しかし、同氏が強調したかったのは、ケインズの経済学が時代の要求に応えられなくなってしまった後、古典派経済学がいびつな形で復活し、市場経済至上の「効率性のみを追求する」数理経済学、合理的期待形成仮説、マネタリズム、サプライサイド重視の経済学などと言う新保守主義のの衣を装った古典派的立場がはびこるようになった。これは私的利潤利潤追求を更に一層正確に押し出して、資本主義的な制度に対する様々な規制を取り除いて、再び大恐慌が起きる条件をつくり出そうとしている。1971年の時点で、リーマン・ショックなどの金融混乱を予言していた慧眼に感服するほかない。
ミルトン・フリードマン、フェルドシュタインなどがその旗手であり、レーガン政権が成立すると、これらの新保守主義の経済学の理論に基づく壮大な実験が行われた。レーガン→サッチャー→中曽根の新保守主義の規制緩和を中心とする経済政策は、竹中平蔵を指南番とする小泉改革の引き継がれ、安倍内閣もその延長線上にあるといえよう。
そのような経済学の危機を招いたのはケインズ理論をIS曲線・LM曲線分析と言う理論に矮小化した新古典派総合の所為だとも論じられているようだが、その辺の論理は本格的に経済学を勉強していない悲しさで完全に理解しえたとは言えない。
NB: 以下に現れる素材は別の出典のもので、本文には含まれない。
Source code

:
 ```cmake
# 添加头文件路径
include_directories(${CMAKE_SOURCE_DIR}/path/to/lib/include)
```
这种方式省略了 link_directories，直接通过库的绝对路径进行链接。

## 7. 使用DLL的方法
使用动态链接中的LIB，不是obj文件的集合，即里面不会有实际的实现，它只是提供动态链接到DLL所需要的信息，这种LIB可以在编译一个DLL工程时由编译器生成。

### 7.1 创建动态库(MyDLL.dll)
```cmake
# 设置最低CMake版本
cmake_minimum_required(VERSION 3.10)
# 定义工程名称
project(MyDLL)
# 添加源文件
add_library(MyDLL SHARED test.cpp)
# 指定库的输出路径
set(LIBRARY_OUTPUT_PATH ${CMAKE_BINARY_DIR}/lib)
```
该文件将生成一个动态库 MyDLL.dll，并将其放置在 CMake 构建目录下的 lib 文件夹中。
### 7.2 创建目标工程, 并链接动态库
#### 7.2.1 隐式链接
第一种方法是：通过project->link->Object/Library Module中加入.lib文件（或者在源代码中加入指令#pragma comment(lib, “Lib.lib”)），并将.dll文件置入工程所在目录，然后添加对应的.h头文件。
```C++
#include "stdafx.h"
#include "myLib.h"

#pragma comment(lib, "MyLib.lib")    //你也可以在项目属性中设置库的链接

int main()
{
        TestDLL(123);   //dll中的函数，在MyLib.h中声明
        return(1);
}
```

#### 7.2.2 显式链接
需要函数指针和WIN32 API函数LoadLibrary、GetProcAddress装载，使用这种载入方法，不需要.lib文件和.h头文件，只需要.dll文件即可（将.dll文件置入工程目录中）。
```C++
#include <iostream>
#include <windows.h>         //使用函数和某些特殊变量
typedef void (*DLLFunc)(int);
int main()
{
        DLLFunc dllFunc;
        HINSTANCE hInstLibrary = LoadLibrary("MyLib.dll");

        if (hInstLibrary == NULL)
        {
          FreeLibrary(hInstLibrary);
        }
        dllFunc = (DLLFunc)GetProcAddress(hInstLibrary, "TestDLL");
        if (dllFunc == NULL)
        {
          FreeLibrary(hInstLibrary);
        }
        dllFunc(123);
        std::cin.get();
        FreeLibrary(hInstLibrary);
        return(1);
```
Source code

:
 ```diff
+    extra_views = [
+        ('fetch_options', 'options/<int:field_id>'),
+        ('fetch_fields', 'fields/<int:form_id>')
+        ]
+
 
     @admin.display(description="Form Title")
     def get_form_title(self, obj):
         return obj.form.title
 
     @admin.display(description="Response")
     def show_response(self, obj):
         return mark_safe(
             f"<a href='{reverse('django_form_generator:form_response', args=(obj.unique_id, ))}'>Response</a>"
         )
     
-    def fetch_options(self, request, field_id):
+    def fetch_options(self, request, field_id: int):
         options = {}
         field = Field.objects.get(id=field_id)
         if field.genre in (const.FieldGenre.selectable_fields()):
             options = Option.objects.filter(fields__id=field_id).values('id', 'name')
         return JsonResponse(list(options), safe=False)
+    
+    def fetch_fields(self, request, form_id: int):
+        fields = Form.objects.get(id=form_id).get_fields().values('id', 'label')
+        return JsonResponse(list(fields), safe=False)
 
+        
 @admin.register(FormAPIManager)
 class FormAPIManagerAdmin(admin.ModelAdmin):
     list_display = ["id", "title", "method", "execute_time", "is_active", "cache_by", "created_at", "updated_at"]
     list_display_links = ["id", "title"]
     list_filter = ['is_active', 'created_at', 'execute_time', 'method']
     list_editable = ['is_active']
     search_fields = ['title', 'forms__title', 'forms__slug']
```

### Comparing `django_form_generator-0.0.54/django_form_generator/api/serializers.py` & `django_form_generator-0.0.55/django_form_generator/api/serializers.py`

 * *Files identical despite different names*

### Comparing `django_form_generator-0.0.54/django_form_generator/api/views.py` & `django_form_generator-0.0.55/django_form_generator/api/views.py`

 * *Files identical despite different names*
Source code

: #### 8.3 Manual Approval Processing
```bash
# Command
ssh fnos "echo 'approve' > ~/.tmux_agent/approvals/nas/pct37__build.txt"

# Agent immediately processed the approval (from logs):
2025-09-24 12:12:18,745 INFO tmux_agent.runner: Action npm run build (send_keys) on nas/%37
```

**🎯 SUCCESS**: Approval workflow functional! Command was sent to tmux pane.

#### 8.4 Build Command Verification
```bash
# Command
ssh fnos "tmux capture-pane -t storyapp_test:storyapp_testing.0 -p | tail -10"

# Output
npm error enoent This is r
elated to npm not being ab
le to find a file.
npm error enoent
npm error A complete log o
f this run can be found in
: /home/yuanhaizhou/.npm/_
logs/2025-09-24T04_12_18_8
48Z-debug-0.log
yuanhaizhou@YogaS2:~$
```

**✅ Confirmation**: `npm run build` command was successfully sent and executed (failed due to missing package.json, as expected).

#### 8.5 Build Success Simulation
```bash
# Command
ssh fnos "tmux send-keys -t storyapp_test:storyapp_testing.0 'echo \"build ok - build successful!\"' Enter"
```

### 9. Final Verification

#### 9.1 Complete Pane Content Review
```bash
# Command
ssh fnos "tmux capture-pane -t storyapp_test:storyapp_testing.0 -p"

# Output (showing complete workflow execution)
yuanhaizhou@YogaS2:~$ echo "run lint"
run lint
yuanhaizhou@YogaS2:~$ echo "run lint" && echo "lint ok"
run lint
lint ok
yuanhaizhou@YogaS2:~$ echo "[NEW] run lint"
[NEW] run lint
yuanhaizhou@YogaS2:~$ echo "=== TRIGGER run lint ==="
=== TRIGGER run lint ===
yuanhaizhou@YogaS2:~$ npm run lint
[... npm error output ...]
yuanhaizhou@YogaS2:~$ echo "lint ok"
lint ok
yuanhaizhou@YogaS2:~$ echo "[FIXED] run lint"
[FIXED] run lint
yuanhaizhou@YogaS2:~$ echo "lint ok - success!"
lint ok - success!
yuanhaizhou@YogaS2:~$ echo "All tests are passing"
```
何れにしろ、これからの経済学は「人間回復」をそのテーマに据えるべきで、そのためには社会的共通資本の整備を重視しなければならないと言う。社会的共通資本には三つの類型がある。自然環境:森林、河川、湖沼、沿岸湿地帯、海洋、水、土壌、大気など。社会的インフラ:道路、橋、鉄道、上下水道、電力、ガスなど。制度資本:教育、医療、金融、司法、行政など。
また、1983年に文化功労者となり、天皇陛下に謁見した際、「キミ。キミは経済、経済と言うけれども、要するに人間の心が大切だと言いたいんだね」と言うお言葉に電撃的なショックを受けたと言う下りも面白い。昭和天皇の本質を鋭く見抜く力は、ただならぬものであったと言うことだろうか?